LibSVM is employed to train the train a SVM classifier for all these approaches, and it provides probabilistic predictions over the class labels.

4.1. Size of for Each Dataset

Table 2 shows the number of cluster for each dataset. Note that class numbers of each dataset have already been known in advance. Then, we adjust the parameter according to the class number of each dataset to cluster current high information content samples set.

4.2. Classification Accuracy on Three Datasets

In Figure 1, we show results on the USPS dataset, a dataset consisting of handwritten digits from the US Postal Service. At each active learning round, we select 10 samples for labeling. At early iterations, performances of all methods are similar. As the number of labeled samples increases, our method gradually dominates the other two approaches and the proposed approach selects the most useful samples.

This difference between the three active selection methods becomes more clearly when we look at the results on the Letters dataset. Similar to USPS dataset, we select 10 samples for labeling. We can know that, for achieving the same value of classification accuracy on the test data, our method needs far fewer training samples than the other two approaches. Note that ID method does marginally better than most uncertain sampling. The difference can be attributed to the fact that ID method combines uncertainty and representativeness of samples while most uncertain sampling only considers uncertainty of samples.

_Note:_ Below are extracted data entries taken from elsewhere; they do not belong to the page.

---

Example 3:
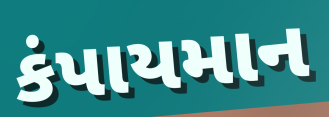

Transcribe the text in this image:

કંપાયમાન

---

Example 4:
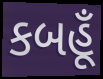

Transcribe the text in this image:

કબહૂઁ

Figure 3 shows classification accuracy plots on the Letters dataset, which has 26 classes. Most uncertain sampling and ID method perform even worse on this problem due to the larger number of classes. They give a bad indicator of information content of unlabeled samples in this case, and they give comparable poor performance. Even with a larger number of classes, the figure indicates that our approach outperforms other active selection methods.

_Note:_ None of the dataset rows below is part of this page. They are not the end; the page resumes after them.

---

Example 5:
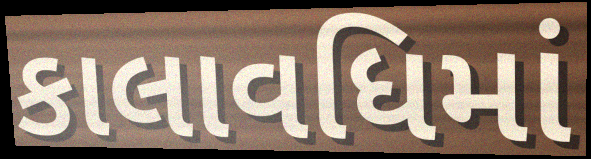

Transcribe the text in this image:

કાલાવધિમાંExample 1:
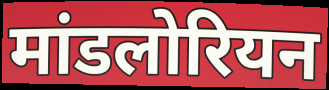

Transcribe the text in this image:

मांडलोरियन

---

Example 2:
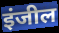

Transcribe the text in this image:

4.3. Comparison of Diversity

All the results show that our approach in selecting diversity samples is very effective, especially in Pendigits dataset (see Figure 2). From Figures 4 and 5, our method selects samples included in all classes while the other two methods only choose samples with uncertainty or representativeness which is distributed in only a part of classes. Therefore, the proposed method performs better than other methods in most cases.

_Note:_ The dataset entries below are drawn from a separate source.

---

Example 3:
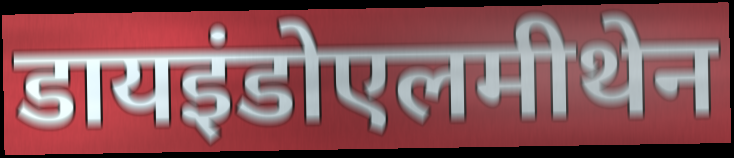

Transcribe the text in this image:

डायइंडोएलमीथेन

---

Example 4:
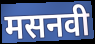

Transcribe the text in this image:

मसनवी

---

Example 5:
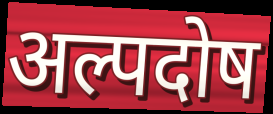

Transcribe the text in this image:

अल्पदोष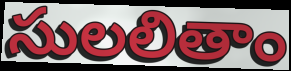
సులలితాంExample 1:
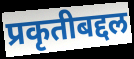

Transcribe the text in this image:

प्रकृतीबद्दल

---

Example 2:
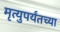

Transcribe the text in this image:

मृत्युपर्यंतच्या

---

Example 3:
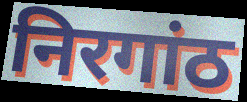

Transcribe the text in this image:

निरगांठ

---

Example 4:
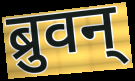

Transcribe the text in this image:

ब्रुवन्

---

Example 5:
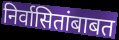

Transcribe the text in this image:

निर्वासितांबाबत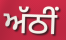
ਅੱਠੀਂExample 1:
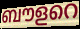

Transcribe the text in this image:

ബൗളറെ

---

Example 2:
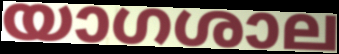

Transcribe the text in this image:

യാഗശാല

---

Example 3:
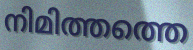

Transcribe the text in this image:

നിമിത്തത്തെ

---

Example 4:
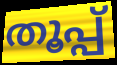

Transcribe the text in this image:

തൂപ്പ്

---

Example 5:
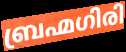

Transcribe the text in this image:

ബ്രഹ്മഗിരി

5. Conclusion and Future Work

In this paper, we presented a novel adaptive active learning approach which combines uncertainty measure and representativeness measure with diversity measure together to conduct samples selection. The proposed method can select samples with high information content and little redundancy. Experiments on multiple datasets show advantages of our approach. The expert in our approach is assumed to be accurate, indefatigable (always answers the queries), and insensitive to costs. Labeling an optimal utility subset is still costly and expensive in many cases. Crowdsourcing labelers, which are composed of some cheap and noisy labelers, have now been considered for active learning. Future work will extend to reduce the cost of this issue.

Conflict of Interests

The authors declare that there is no conflict of interests regarding the publication of this paper.

Acknowledgments

This work is supported by the Natural Science Foundation of Jiangsu Province under Grant no. BK2011376, The Opening Project of Suzhou High-Tech Key Laboratory of Cloud Computing & Intelligent Information Processing no. SXZ201302, Science and Technology Support Program of Suzhou no. SG201257, Science and Technology Support Program of Jiangsu Province no. BE2012075, Suzhou Key Laboratory of Converged Communication (no. SKLCC2013XX), The Opening Project of Suzhou High-Tech Key Laboratory of Cloud Computing & Intelligent Information Processing no. SXZ201302, Provincial Key Laboratory for Computer Information Processing Technology (no. KJS1329), Open Fund of Jiangsu Province Software Engineering R&D Center no. SX201205, and Jiangsu College Graduate Research and Innovation Plan no. CXLX12_0810. This work is also supported by the National Natural Science Foundation of China under Grants nos. 61070169, 61003054, and 61170020 and Jiangsu Province Colleges and Universities Natural Science Research Project under Grant no. 13KJB520021.